Mon âme est terriblement attristée lorsque je constate que les crimes racistes continuent de sévir. J’ai une pensée particulière pour Deah Barakat, Yusor et Razan Abu-Salha, ces trois jeunes américains et musulmans tués aux États Unis. Je suis restée sans voix pendant plusieurs jours, sans pouvoir mettre des mots sur ce terrible évènement. J’étais quasi en état de choc pendant plusieurs jours. Toutes les images du drame qu’a connu ma famille ont défilé dans ma tête. J’ai eu l’impression de tout revivre comme ce jour où cet assassin est entré dans notre appartement pour abattre mes parents. Cela veut tout simplement dire que cela peut arriver à n’importe qui d’autre. Le constat est là. C’est pour cette raison que tout le monde est responsable. Que l’on cible une mosquée, une église ou une synagogue, nous devons tous nous indigner de la même façon et condamner avec la même fermeté.
Aujourd’hui, je partage mon expérience car je suis certaine que nous avons un rôle à jouer. Je suis certaine que chacun d’entre nous peut contribuer à construire cet autre monde auquel je crois.
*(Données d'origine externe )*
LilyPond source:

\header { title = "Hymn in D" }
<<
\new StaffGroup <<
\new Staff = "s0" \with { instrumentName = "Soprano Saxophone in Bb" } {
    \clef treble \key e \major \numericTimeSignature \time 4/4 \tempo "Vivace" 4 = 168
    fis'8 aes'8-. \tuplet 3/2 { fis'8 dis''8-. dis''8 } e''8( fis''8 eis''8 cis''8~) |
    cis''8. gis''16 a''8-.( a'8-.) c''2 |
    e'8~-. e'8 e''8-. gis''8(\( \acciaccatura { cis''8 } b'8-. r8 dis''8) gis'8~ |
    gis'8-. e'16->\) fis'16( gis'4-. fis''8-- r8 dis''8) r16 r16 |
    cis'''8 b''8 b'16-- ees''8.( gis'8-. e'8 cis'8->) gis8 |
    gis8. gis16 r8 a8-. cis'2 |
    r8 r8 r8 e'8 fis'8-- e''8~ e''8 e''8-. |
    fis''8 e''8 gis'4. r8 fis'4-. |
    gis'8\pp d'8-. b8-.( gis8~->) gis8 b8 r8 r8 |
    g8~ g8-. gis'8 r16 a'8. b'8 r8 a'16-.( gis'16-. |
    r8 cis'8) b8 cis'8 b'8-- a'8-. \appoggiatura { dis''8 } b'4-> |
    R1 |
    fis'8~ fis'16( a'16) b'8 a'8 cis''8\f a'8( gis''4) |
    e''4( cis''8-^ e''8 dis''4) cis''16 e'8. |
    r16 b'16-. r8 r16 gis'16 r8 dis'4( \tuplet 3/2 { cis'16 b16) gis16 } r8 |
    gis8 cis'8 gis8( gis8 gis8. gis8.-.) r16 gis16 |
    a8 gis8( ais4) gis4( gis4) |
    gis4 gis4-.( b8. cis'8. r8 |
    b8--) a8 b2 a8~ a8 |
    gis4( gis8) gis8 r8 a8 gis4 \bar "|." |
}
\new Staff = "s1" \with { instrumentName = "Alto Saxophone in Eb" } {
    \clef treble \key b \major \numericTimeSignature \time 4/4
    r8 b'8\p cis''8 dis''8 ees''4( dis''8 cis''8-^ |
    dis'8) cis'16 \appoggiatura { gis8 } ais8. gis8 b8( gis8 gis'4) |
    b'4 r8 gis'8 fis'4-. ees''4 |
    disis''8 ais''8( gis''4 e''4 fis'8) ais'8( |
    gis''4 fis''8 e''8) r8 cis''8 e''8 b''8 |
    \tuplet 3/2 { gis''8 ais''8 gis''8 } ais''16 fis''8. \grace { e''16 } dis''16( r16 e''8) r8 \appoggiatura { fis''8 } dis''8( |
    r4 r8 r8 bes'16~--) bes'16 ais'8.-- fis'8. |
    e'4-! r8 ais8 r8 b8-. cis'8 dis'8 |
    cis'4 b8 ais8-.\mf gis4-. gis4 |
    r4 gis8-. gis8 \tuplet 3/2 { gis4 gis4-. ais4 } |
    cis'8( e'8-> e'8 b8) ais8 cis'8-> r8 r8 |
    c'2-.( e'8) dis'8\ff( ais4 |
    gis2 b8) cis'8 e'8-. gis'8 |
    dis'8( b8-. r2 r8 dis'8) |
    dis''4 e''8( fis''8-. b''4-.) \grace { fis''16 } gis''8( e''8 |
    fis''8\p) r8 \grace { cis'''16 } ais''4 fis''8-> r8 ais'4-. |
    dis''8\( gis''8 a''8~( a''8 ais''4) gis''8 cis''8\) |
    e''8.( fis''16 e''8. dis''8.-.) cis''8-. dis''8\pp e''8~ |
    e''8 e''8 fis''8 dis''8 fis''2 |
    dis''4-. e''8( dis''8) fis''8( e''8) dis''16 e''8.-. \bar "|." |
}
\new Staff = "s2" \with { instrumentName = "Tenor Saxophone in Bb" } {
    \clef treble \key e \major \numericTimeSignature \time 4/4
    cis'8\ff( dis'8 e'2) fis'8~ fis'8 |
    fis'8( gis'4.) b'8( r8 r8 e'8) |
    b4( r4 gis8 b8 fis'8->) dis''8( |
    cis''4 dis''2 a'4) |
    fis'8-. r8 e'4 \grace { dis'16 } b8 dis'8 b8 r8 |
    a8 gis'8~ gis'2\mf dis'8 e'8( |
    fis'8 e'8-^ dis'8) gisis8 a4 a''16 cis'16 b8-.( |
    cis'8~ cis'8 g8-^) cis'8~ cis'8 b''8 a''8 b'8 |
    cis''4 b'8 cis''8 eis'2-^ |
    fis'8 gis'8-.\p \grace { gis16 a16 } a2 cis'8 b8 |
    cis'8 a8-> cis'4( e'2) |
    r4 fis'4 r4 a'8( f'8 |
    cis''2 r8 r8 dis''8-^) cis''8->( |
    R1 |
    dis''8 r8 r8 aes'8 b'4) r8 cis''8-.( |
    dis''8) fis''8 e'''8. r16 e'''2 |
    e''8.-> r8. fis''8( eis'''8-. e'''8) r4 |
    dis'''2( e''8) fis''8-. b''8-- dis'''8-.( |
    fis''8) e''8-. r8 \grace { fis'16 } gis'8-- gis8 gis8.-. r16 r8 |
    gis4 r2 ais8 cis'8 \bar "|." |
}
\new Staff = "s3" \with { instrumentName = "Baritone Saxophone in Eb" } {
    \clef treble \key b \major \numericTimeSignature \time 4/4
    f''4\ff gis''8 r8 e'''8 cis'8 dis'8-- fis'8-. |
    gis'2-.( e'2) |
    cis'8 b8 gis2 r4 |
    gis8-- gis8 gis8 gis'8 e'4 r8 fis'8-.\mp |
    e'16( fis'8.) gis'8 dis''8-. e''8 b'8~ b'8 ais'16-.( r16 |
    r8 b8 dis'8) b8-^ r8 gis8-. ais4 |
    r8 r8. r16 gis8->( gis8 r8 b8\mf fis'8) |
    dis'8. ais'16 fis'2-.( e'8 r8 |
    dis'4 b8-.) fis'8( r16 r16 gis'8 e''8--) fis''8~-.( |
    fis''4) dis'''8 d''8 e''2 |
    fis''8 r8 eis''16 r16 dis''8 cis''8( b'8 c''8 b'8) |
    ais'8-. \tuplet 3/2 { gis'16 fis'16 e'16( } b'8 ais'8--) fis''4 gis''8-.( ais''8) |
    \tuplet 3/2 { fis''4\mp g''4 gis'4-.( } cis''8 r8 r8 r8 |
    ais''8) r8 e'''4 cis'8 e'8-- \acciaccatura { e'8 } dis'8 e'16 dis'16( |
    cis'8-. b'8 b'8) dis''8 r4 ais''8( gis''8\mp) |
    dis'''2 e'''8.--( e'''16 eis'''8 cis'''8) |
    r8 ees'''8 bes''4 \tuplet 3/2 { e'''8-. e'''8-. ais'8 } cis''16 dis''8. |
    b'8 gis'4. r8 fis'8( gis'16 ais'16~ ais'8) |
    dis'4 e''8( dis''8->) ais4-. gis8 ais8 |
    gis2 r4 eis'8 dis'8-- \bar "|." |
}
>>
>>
Cet autre monde où le respect, la solidarité, la fraternité pourront être ces vraies valeurs qui nous lient ensemble d’où que l’on vienne.
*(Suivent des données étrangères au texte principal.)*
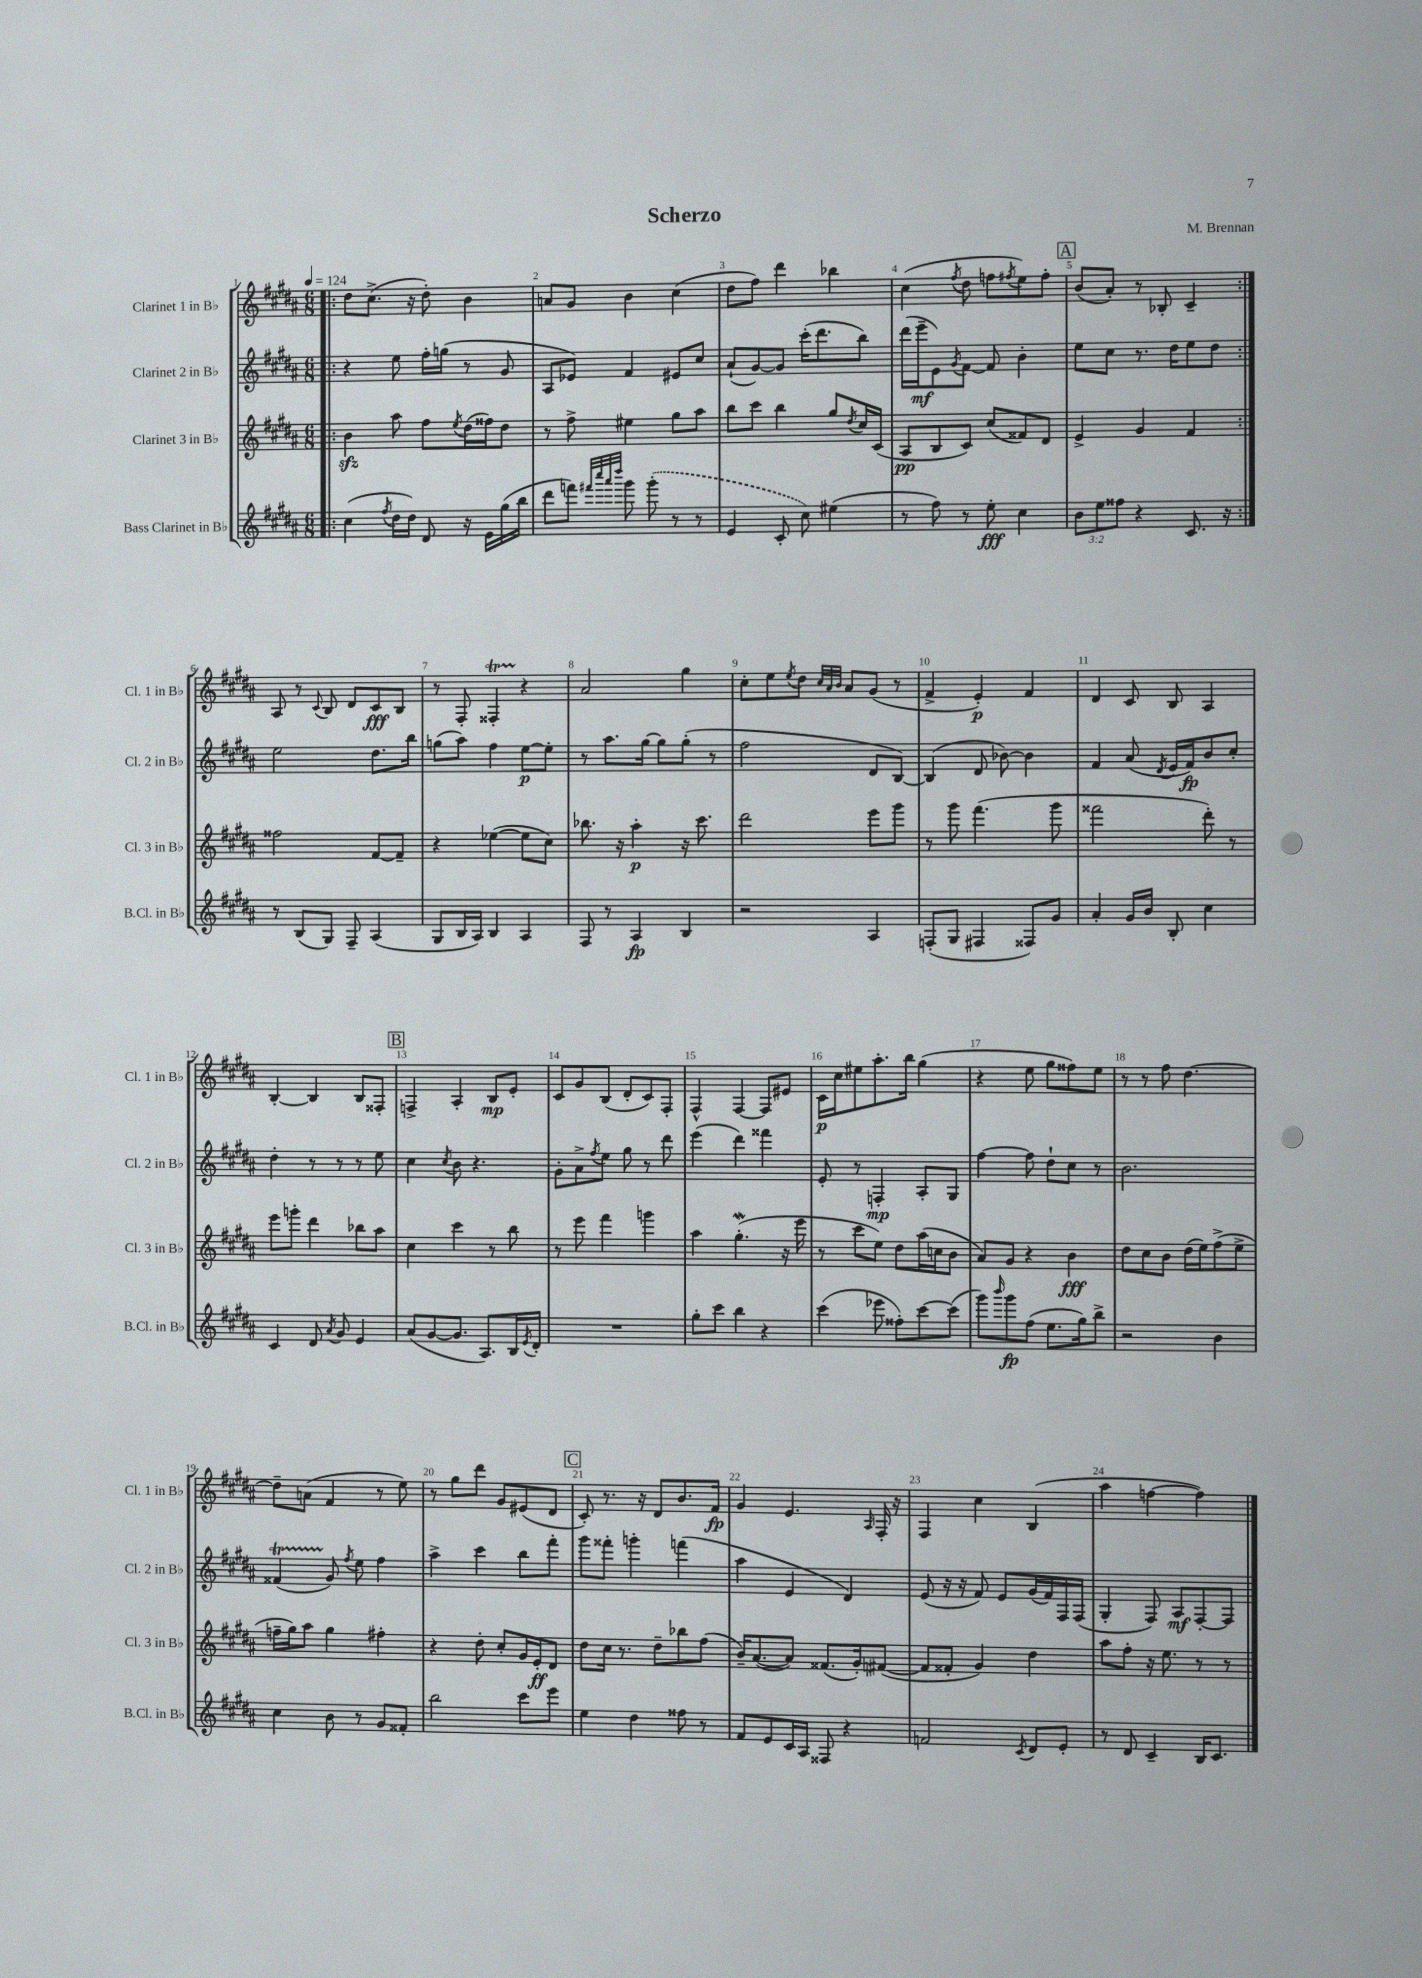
\header { title = "Scherzo" composer = "M. Brennan" }
<<
\new StaffGroup <<
\new Staff = "s0" \with { instrumentName = "Clarinet 1 in Bb" shortInstrumentName = "Cl. 1 in Bb" } {
    \clef treble \key b \major \numericTimeSignature \time 6/8 \tempo 4 = 124
    \repeat volta 2 { \bar ".|:" dis''8 cis''8.->( r16 dis''8-.) b'4 |
    a'8 gis'8 b'4 cis''4( |
    dis''8 fis''8) dis'''4 bes''4 |
    cis''4( \acciaccatura { fis''8 } dis''8 f''8 \acciaccatura { fis''8 } e''8) fis''8-. |
    \mark \markup { \box "A" } b'8( ais'8-.) r8 bes8-. cis'4-- | }
    ais8 r8 \appoggiatura { cis'8 } b8 dis'8 cis'8\fff b8 |
    r8 fis8-. fisis4-.\startTrillSpan r4\stopTrillSpan |
    ais'2 gis''4 |
    cis''8-. e''8 \acciaccatura { e''8 } dis''8 \grace { cis''32 ais'32 b'32 } ais'8 gis'8( r8 |
    fis'4-> e'4-.\p) fis'4 |
    dis'4 cis'8 b8 ais4 |
    b4~-. b4 b8 fisis8-. |
    \mark \markup { \box "B" } f4-> ais4-. b8\mp e'8-. |
    cis'8 gis'8 b8( dis'8-. cis'8) fis8-. |
    fis4-^ fis4~ fis8 eis'8 |
    cis'16\p cis''16 eis''8 ais''8.-. b''16 gis''4( |
    r4 e''8 gis''8 fisis''8) e''8 |
    r8 r8 fis''8 dis''4.~ |
    dis''8-- a'8( fis'4 r8 e''8) |
    r8 gis''8 dis'''8 gis'8 eis'8( dis'8 |
    \mark \markup { \box "C" } cis'8-.) r8. r16 dis'8 b'8. fis'16\fp |
    gis'4 e'4. \grace { ais16 } fis16-. r16 |
    fis4 cis''4 b4( |
    ais''4 f''4~ f''4) \bar "|." |
}
\new Staff = "s1" \with { instrumentName = "Clarinet 2 in Bb" shortInstrumentName = "Cl. 2 in Bb" } {
    \clef treble \key b \major \numericTimeSignature \time 6/8
    \repeat volta 2 { \bar ".|:" r4 e''8 fis''16-. g''16( r8 gis'8 |
    ais8 ees'8) fis'4 eis'8 cis''8 |
    ais'8-!( gis'8~) gis'8 cis'''16-.( dis'''8. b''8) |
    dis'''16( e'''16--\mf e'8) \acciaccatura { gis'8 } fis'8~ fis'8 b'4-. |
    \mark \markup { \box "A" } e''8 cis''8 r8. dis''16 e''8 dis''8 | }
    e''2 dis''8. b''16 |
    g''8( ais''8) fis''4 e''8~\p e''8-. |
    r8 ais''8. gis''16~ gis''8 gis''8-.( r8 |
    fis''2 dis'8 b8~) |
    b4( dis'8 bes'8~) bes'4 |
    fis'4 ais'8( \acciaccatura { dis'8 } e'16 fis'16\fp) b'8 cis''8-. |
    dis''4-. r8 r8 r8 e''8 |
    \mark \markup { \box "B" } cis''4 \acciaccatura { cis''8 } b'8 r4. |
    gis'8-. ais'8-> \acciaccatura { fis''8 } e''8 gis''8 r8 dis'''8 |
    e'''4( dis'''4) fisis'''4 |
    e'8-. r8 f4-.\mp ais8-. gis8 |
    fis''4~ fis''8 dis''8-! cis''8 r8 |
    b'2. |
    fisis'4\startTrillSpan( gis'8\stopTrillSpan) \acciaccatura { fis''8 } e''8 fis''4 |
    ais''4-> cis'''4 b''8 fis'''8-. |
    \mark \markup { \box "C" } gis'''8 fisis'''8-. g'''4-. f'''4( |
    ais''4 e'4 dis'4) |
    e'8( r16 r16 fis'8) e'8 gis'16( fis'16) fis16 fis16( |
    gis4-. fis8) ais8\mf fis8~-. fis8 \bar "|." |
}
\new Staff = "s2" \with { instrumentName = "Clarinet 3 in Bb" shortInstrumentName = "Cl. 3 in Bb" } {
    \clef treble \key b \major \numericTimeSignature \time 6/8
    \repeat volta 2 { \bar ".|:" b'4\sfz ais''8 fis''8 \acciaccatura { e''8 } dis''16( fisis''16) dis''8 |
    r8 fis''8-> eis''4 gis''8 ais''8 |
    b''8 cis'''8 b''4 gis''8 \acciaccatura { dis''8 } cis''16 cis'16( |
    ais8\pp b8 cis'8) cis''8( fisis'8) dis'8 |
    \mark \markup { \box "A" } e'4-> gis'4 fis'4 | }
    fisis''2 fis'8~ fis'8-- |
    r4 ees''4~( ees''8 cis''8) |
    bes''8. r16 ais''4-.\p r16 cis'''8. |
    dis'''2 e'''8 gis'''8 |
    r8 gis'''8 fis'''4.( gis'''8 |
    fisis'''2 dis'''8-.) r8 |
    e'''8 g'''8-. dis'''4 bes''8 ais''8 |
    \mark \markup { \box "B" } cis''4 cis'''4 r8 b''8 |
    r8 e'''8 fis'''4 g'''4 |
    ais''4 gis''4.-.\mordent( r16 e'''16 |
    r8 cis'''8 e''8) dis''8 ais''16( c''16 b'8 |
    ais'8) gis'8 r4 b'4\fff |
    dis''8 cis''8 b'8 dis''16( e''16) fis''8->( e''8-> |
    f''16-- gis''16) ais''8 gis''4 fis''4-. |
    r4 dis''8-. cis''8-. gis'16 e'16-.\ff dis'8 |
    \mark \markup { \box "C" } dis''8 cis''16 r8. dis''8-- bes''8 fis''8( |
    b'16--) ais'8.~( ais'8) fisis'8.( gis'16-.) fis'8~( |
    fis'8 fisis'8-. gis'4) dis''4 |
    ais''8 fis''8-. r16 e''8. r8 r8 \bar "|." |
}
\new Staff = "s3" \with { instrumentName = "Bass Clarinet in Bb" shortInstrumentName = "B.Cl. in Bb" } {
    \clef treble \key b \major \numericTimeSignature \time 6/8 \override Staff.TupletNumber.text = #tuplet-number::calc-fraction-text
    \repeat volta 2 { \bar ".|:" cis''4( \acciaccatura { fis''8 } dis''16 dis''16) dis'8 r16 e'16 gis''16( b''16 |
    dis'''8 f'''8) \grace { fis'''32 cis''''32 ais'''32 dis''''32 } gis'''8 \once \slurDashed gis'''8-.( r8 r8 |
    e'4 cis'8-. cis''8) eis''4( |
    r8 fis''8) r8 e''8-.\fff cis''4 |
    \mark \markup { \box "A" } \tuplet 3/2 { b'8 e''8 fisis''8 } r4 cis'8. r16 | }
    r8 b8( gis8) fis8-- ais4( |
    gis8 b16 ais16) b4 ais4 |
    fis8 r8 ais4\fp b4 |
    r2 ais4 |
    f8-.( gis8 fis4 fisis8) gis'8 |
    ais'4-. gis'16 b'16 b8-. cis''4 |
    cis'4 dis'8 \acciaccatura { ais'8 } gis'8 e'4 |
    \mark \markup { \box "B" } ais'8( gis'8~ gis'8. ais8.) b16 \acciaccatura { e'8 } dis'16-. |
    R2. |
    gis''8-. cis'''8 b''4 r4 |
    cis'''4( ees'''8 fisis''8-.) cis'''8~ cis'''8( |
    gis'''8) \grace { b'''16 } gis'''8\fp fis''8( e''8. gis''16) b''8-> |
    r2 b'4 |
    cis''4 b'8 r8 gis'8 fisis'8-. |
    b''2 cis'''8 e'''8 |
    \mark \markup { \box "C" } e''4 dis''4 fisis''8 r8 |
    fis'8 e'8 cis'16 ais16 fisis8 r4 |
    f'2 \acciaccatura { cis'8 } dis'8 e'8-. |
    r8 dis'8 cis'4-- b16 cis'8. \bar "|." |
}
>>
>>
\layout { \context { \Score \override BarNumber.break-visibility = ##(#f #t #t) barNumberVisibility = #all-bar-numbers-visible } }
Aujourd’hui, je suis devenue une femme mais j’ai réussi à redevenir cette petite fille que j’étais car je souhaitais tout simplement retrouver cette innocence, cet émerveillement face aux belles choses que la vie nous offre. J’avais la crainte d’être gagnée par la peur et la tristesse le restant de mes jours. Mes parents sont toujours présents dans mes prières et dans mes actes. J’honorerai leur mémoire jusqu’à la fin de mes jours.